About
As Vice President for Institutional Diversity and Inclusion, Dr. Alcalde is charged with providing an integrated, holistic vision of diversity, equity, and inclusion and strategic direction at Miami University. Prior to joining Miami, she served as Associate Dean of Inclusion and Internationalization in the College of Arts and Sciences and Marie Rich Endowed Professor in the Department of Gender and Women's Studies at the University of Kentucky. She also designed and served as Director of the Online Graduate Certificate in Diversity and Inclusion at the University of Kentucky. She has been an invited visiting professor at the Pontificia Universidad Católica in Lima, Perú, and at the Ludwig Maximilians University in Munich, Germany. She also previously served as faculty at Southwestern University in Georgetown, Texas. She received a Ph.D. in Anthropology and M.A. in Latin American and Caribbean Studies from Indiana University, an B.A. in Anthropology from the University of Louisville.
Current Work
As a gender and women's studies scholar, anthropologist, and diversity scholar-practitioner, her research areas include racialization, gender, migration, gender violence, and exclusion. She is the co-editor of two forthcoming books, Dismantling Institutional Whiteness: Emerging Forms of Leadership in Higher Education and #MeToo and Beyond: Global Perspectives.

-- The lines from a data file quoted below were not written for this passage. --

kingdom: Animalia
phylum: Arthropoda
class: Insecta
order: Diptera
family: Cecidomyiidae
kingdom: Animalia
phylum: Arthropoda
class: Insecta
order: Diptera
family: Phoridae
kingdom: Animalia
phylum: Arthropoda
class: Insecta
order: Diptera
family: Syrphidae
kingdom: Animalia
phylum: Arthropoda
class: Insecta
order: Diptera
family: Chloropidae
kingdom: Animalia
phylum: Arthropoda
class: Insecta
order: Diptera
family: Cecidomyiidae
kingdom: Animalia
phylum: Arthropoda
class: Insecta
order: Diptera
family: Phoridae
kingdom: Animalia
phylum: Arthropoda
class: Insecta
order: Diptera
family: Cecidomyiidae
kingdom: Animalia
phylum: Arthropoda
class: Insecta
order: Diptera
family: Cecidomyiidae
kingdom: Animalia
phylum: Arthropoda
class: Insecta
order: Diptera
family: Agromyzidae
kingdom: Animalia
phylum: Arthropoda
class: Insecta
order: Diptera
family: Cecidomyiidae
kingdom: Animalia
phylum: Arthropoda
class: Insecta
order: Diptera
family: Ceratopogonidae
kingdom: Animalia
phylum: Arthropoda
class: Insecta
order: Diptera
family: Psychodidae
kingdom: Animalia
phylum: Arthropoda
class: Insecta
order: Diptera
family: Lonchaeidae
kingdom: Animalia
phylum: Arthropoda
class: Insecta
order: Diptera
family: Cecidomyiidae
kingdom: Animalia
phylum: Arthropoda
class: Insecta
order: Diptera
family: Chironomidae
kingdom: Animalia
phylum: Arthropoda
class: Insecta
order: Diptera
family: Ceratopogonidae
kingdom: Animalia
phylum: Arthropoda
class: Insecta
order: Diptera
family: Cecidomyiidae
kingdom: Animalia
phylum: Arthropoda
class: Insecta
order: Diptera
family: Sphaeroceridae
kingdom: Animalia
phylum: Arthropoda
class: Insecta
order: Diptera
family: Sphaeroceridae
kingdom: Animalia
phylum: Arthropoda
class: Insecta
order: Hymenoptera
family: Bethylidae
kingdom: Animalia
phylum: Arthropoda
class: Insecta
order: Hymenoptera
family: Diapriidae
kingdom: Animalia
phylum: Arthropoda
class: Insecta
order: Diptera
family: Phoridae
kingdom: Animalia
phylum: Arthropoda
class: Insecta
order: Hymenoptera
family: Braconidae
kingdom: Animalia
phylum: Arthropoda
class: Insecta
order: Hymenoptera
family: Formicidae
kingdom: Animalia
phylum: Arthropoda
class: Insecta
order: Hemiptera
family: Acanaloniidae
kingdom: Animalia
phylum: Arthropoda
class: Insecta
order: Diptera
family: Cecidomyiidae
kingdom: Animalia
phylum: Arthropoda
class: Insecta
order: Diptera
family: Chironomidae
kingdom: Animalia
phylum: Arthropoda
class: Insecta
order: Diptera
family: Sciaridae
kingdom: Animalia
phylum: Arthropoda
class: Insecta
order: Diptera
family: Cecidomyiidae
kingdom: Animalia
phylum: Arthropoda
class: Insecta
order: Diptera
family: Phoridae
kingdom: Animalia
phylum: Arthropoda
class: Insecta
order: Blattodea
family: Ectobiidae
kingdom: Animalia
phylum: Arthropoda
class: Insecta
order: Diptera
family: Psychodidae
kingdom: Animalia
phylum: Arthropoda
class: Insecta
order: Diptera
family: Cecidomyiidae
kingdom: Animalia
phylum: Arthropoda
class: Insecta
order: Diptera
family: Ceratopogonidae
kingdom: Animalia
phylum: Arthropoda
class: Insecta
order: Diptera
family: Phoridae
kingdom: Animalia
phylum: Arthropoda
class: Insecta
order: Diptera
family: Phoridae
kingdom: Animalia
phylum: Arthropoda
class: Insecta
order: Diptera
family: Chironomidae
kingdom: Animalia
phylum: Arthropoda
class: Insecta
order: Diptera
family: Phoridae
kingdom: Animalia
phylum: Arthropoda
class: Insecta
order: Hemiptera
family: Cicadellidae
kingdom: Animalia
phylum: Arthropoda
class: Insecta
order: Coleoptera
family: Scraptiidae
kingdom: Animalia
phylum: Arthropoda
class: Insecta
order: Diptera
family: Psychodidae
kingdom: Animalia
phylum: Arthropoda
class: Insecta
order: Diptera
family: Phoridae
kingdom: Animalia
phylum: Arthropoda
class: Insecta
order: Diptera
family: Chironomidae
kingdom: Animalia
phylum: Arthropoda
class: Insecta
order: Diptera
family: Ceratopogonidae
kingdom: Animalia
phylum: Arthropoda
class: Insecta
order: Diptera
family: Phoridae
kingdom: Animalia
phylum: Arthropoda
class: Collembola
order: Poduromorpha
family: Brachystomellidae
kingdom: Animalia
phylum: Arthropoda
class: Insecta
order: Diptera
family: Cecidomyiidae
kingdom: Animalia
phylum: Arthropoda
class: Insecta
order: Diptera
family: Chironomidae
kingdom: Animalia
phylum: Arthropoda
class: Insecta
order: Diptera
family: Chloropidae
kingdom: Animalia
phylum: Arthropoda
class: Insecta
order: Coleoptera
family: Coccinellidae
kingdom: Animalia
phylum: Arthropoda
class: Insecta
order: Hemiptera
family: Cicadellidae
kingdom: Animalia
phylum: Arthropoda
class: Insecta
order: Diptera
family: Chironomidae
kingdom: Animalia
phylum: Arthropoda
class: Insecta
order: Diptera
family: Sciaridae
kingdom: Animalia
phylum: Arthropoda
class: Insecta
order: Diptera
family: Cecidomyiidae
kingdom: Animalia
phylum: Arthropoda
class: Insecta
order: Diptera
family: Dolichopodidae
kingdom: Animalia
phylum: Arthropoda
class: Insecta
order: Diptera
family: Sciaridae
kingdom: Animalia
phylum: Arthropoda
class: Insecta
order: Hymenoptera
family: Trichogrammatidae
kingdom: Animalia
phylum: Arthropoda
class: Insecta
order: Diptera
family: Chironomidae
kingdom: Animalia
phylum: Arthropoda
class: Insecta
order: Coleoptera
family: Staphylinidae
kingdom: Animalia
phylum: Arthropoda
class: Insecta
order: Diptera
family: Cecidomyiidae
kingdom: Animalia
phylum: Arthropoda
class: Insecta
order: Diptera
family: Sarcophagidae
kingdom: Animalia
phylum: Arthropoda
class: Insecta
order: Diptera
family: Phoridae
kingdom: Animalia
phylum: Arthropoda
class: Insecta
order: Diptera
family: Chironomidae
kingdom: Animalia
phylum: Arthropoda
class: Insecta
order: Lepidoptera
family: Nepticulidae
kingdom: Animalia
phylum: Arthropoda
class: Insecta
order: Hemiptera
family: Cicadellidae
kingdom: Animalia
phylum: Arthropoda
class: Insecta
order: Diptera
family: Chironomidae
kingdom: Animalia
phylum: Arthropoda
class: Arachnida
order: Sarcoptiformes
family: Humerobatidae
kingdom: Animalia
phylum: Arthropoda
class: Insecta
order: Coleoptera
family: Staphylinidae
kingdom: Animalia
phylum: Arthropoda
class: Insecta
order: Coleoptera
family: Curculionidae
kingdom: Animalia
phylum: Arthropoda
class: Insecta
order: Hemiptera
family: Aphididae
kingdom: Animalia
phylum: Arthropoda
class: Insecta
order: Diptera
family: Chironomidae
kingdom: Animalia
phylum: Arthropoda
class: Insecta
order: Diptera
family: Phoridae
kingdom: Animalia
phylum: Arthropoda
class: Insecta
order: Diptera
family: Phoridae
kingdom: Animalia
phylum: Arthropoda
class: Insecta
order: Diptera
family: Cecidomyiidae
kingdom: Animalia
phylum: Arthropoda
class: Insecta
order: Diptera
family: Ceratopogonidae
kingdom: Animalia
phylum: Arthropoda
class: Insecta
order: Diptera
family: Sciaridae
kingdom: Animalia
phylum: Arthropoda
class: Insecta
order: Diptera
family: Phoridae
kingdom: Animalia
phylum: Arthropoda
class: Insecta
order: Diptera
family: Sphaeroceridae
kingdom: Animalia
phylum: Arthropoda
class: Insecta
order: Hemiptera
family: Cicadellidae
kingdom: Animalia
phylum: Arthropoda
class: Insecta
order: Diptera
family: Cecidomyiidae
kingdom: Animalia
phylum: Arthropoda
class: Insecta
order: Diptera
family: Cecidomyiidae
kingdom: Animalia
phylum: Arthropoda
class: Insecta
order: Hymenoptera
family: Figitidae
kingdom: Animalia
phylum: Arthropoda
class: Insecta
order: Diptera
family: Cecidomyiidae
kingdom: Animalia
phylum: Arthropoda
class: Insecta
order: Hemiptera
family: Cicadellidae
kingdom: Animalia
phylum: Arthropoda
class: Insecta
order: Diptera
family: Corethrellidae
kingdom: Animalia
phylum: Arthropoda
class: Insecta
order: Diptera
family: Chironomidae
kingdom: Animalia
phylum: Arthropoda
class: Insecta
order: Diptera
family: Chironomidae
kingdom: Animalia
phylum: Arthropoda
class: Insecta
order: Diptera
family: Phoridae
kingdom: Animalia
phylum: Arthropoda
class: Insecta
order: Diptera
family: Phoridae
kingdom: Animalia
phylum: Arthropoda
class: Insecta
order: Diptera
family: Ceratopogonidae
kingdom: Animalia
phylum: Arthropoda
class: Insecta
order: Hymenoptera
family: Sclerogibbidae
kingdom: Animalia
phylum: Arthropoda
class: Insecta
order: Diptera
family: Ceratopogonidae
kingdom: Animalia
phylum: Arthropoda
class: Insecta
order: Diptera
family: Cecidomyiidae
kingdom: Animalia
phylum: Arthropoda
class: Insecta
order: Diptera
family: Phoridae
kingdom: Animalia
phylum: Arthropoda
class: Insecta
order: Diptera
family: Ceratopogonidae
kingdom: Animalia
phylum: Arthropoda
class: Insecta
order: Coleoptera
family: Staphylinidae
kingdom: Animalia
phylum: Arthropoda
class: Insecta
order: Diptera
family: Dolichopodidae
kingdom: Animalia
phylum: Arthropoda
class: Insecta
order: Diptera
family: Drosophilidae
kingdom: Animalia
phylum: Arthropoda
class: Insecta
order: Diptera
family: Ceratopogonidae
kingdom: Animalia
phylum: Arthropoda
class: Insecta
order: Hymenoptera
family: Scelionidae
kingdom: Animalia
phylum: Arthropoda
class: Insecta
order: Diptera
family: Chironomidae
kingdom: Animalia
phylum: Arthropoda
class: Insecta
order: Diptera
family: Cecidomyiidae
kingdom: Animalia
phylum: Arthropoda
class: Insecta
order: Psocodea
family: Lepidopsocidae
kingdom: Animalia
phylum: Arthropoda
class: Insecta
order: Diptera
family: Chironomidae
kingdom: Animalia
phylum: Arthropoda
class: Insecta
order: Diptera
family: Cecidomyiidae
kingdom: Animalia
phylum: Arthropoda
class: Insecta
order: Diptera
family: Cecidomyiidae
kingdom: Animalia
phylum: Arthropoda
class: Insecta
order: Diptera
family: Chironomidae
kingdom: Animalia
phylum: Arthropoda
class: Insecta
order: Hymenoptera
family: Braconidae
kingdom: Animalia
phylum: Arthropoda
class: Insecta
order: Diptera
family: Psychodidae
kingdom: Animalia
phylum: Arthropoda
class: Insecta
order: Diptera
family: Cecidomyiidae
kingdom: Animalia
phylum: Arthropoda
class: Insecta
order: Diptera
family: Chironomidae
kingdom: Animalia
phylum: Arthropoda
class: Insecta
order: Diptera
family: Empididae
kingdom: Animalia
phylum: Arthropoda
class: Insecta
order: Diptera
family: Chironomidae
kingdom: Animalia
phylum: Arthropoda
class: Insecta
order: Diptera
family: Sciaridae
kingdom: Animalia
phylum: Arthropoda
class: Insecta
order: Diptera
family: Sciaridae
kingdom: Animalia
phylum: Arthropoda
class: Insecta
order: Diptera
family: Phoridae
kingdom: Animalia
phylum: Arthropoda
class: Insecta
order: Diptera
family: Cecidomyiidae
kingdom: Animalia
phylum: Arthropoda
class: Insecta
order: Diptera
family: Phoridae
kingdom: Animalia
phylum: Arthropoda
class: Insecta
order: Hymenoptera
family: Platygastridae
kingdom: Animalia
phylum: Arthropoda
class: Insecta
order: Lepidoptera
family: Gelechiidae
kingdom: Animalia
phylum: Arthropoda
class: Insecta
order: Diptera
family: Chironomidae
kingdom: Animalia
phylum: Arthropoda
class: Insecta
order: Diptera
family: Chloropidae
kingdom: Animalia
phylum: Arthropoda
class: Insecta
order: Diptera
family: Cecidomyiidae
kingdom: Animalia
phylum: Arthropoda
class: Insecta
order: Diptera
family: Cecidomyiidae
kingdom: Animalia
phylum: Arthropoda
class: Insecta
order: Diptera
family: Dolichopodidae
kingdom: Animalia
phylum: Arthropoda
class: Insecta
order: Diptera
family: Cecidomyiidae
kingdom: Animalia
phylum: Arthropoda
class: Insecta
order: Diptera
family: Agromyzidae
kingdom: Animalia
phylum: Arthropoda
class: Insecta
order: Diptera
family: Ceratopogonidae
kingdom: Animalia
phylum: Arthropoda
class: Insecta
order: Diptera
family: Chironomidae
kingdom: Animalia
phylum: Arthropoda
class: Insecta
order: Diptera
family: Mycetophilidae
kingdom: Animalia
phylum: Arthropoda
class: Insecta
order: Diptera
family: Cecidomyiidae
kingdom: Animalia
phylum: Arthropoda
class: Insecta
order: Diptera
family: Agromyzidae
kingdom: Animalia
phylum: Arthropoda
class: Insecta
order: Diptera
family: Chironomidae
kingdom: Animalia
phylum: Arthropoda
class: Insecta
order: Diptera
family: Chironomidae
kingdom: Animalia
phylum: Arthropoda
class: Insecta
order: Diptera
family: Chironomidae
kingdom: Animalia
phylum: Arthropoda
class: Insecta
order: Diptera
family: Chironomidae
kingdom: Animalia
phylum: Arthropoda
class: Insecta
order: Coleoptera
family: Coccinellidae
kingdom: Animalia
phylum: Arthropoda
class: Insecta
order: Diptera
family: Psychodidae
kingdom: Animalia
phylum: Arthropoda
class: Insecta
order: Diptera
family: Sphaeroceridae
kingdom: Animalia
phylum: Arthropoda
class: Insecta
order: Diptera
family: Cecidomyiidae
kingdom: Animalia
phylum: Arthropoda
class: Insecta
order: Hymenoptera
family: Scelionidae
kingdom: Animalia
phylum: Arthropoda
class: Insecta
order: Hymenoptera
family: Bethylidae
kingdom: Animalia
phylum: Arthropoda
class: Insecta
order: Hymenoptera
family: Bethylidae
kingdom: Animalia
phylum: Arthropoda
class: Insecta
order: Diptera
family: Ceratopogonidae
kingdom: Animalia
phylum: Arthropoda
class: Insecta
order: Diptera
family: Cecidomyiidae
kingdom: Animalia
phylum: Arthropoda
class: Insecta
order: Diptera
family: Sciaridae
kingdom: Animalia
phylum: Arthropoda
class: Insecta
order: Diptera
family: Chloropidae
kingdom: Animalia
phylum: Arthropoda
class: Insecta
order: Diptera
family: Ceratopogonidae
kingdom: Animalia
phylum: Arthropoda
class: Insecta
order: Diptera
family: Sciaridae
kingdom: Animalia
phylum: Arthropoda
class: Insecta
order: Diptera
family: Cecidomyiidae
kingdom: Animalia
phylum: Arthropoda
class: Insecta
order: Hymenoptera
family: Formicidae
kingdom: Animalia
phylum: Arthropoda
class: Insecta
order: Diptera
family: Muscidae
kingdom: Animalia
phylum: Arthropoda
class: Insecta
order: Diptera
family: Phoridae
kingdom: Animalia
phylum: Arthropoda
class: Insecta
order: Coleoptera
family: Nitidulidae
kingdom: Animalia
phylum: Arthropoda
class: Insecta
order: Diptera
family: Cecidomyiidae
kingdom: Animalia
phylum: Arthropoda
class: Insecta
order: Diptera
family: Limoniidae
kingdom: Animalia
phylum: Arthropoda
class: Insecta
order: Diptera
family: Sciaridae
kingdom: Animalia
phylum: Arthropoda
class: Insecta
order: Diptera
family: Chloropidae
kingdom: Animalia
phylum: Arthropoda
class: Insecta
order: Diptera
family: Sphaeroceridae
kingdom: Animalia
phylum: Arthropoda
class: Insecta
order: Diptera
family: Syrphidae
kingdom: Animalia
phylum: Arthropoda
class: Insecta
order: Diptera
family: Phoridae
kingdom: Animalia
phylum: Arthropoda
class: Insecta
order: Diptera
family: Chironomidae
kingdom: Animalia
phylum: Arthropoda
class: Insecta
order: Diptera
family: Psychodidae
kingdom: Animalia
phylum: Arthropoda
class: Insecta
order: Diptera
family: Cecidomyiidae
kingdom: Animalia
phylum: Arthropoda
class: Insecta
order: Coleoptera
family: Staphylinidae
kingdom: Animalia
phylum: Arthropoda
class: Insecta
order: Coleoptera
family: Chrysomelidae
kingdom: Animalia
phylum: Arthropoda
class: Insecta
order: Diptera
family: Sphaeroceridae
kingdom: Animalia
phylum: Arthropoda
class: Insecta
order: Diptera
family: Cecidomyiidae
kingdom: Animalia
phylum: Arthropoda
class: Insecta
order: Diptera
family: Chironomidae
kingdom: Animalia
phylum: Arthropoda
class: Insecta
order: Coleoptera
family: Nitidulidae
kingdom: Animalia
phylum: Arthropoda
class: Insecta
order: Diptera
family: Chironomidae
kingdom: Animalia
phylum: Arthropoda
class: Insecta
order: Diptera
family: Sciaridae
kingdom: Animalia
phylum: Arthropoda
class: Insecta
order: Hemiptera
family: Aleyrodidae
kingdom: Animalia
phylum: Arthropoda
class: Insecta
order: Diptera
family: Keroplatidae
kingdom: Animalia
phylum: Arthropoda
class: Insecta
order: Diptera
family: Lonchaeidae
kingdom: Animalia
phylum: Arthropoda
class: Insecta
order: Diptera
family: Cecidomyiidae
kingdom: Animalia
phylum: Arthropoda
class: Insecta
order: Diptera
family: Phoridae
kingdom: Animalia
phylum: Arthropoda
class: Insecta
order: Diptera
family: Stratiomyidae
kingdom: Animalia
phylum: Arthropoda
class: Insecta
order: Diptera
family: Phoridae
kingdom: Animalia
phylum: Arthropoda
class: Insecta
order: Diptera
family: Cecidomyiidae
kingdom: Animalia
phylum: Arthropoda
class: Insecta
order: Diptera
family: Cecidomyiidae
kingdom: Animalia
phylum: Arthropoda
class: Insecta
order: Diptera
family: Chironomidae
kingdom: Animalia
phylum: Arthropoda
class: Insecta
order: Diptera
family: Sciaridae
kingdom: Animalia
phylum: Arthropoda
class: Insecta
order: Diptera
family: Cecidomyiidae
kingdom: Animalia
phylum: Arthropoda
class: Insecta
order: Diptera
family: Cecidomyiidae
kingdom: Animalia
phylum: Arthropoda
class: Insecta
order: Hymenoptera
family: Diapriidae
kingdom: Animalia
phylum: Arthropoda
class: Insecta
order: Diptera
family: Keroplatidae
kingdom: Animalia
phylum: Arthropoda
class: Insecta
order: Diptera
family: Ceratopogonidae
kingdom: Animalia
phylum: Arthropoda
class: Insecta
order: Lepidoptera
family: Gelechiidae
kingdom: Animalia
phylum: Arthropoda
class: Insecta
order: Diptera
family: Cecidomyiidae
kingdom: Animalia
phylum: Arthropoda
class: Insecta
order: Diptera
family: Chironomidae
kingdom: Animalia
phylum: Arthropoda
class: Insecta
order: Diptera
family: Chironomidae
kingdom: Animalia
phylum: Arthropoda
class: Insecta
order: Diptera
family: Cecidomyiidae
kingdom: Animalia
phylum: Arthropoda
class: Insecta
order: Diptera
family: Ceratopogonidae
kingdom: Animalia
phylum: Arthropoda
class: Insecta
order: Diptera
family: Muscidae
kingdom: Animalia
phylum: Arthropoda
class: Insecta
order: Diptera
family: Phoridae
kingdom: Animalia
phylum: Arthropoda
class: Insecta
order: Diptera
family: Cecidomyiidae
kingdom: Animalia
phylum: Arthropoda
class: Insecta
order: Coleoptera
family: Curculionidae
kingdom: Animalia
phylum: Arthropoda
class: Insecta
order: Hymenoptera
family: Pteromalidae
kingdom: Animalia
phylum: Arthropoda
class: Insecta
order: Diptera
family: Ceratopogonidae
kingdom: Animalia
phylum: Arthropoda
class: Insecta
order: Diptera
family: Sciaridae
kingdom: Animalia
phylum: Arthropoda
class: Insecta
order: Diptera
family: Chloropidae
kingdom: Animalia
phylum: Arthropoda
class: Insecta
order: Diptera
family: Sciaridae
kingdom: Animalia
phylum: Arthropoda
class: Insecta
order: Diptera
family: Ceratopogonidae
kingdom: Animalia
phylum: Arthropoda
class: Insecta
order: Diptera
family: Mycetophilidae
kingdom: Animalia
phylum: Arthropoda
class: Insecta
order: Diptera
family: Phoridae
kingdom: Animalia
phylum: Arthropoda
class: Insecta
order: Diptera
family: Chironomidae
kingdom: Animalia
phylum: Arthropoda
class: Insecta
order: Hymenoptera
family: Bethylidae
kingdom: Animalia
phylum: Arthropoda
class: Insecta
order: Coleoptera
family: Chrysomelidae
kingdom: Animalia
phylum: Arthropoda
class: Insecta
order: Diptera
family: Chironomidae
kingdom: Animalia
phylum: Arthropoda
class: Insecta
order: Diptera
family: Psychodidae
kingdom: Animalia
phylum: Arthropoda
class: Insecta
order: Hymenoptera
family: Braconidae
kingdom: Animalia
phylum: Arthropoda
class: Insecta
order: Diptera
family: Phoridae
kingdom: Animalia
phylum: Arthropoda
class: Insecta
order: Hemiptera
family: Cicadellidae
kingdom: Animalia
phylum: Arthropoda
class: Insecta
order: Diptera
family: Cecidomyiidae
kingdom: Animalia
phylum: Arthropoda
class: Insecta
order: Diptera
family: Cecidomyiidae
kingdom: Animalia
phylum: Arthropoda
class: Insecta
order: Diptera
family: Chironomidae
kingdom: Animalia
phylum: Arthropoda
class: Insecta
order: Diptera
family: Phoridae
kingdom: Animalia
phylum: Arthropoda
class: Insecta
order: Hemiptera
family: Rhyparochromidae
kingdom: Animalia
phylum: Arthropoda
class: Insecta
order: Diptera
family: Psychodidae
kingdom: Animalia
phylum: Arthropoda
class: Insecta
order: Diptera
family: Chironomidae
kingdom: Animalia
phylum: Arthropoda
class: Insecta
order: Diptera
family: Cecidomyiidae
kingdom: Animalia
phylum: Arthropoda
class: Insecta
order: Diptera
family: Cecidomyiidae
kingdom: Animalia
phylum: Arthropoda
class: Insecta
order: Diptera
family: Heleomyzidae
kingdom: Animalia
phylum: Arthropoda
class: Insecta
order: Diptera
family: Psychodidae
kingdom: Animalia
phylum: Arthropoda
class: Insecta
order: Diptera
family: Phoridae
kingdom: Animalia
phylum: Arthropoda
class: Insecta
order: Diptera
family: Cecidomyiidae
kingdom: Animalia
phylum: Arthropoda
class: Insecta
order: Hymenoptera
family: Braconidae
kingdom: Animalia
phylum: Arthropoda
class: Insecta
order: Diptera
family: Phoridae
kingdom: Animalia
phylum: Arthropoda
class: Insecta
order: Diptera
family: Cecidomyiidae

She is also the author of Peruvian Lives across Borders: Power, Exclusion, and Home, The Woman in the Violence: Gender, Poverty, and Resistance in Peru, La mujer en la violencia, and the co-editor of Provocations: A Transnational Reader in the History of Feminist Thought. She has published widely in journals including Latin American and Caribbean Ethnic Studies; Meridians: Feminism, Race, Transnationalism; the Journal of Latin American and Caribbean Anthropology; Latin American Perspectives; Journal of Consumer Culture; Latino Studies; Global Networks; and Sexualities. She's also written for Inside Higher Ed and Ms. Magazine.